Além disso, em 2023, cidades com disponibilidade de verbas muito baixas
receberam, em média, 66% menos recursos do que locais com disponibilidade muito
alta.
O
estudo também concluiu que as emendas propostas para atenção básica não estão
sendo direcionadas para as localidades com resultados de saúde mais
desafiadores e que o padrão de distribuição é especialmente não equitativo nas
regiões Nordeste e Norte. “Os municípios com cobertura de saúde mais baixa
receberam quatro vezes menos emendas do que os de coberturas mais altas. Já é
possível perceber que as emendas não geram uma distribuição equitativa”, afirma
Pedro Marin, pesquisador à frente do estudo e coordenador do programa de
Planejamento e Orçamento Público da Fundação Tide Setubal.
Diante
disso, a pesquisa do GIFE também resultou na criação da plataforma “INEAB:
Índice de Necessidade Potencial de Emendas para a Atenção Básica”, que reúne
indicadores relacionados à demanda em potencial por emendas em determinados
municípios. Marin ressalta que as emendas podem ter um lado positivo, na medida
em que um deputado ou senador pode estar mais próximo da população e ter mais
acesso aos problemas pontuais do seu Estado, por isso a ferramenta vem como uma
forma de auxiliar os parlamentares durante a elaboração e consideração das
propostas. “Justamente agora com o aumento dos repasses para saúde é o momento
do Congresso desenvolver melhores mecanismos de coordenação que levem em conta
indicadores técnicos para melhorar a aplicação desses recursos”, avalia o
pesquisador.

* * * * * * * * *

> _INSTRUÇÕES DA TAREFA_: Transcreva fielmente, do texto sobre as emendas para a atenção básica, a parte que se abre com as palavras que contêm "Além disso, em" e se fecha com "Fundação Tide Setubal.".

* * * * * * * * *

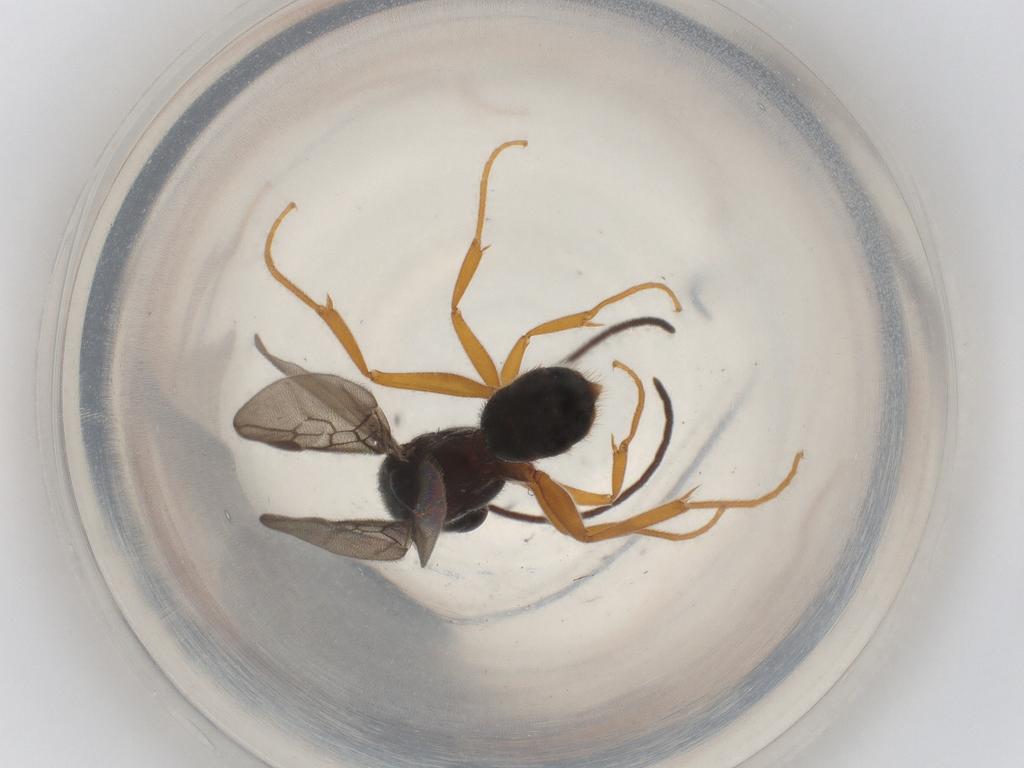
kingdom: Animalia
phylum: Arthropoda
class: Insecta
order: Hymenoptera
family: Formicidae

* * * * * * * * *

> _PROBLEMA RESOLVIDO_:
Além disso, em 2023, cidades com disponibilidade de verbas muito baixas
receberam, em média, 66% menos recursos do que locais com disponibilidade muito
alta.
O
estudo também concluiu que as emendas propostas para atenção básica não estão
sendo direcionadas para as localidades com resultados de saúde mais
desafiadores e que o padrão de distribuição é especialmente não equitativo nas
regiões Nordeste e Norte. “Os municípios com cobertura de saúde mais baixa
receberam quatro vezes menos emendas do que os de coberturas mais altas. Já é
possível perceber que as emendas não geram uma distribuição equitativa”, afirma
Pedro Marin, pesquisador à frente do estudo e coordenador do programa de
Planejamento e Orçamento Público da Fundação Tide Setubal.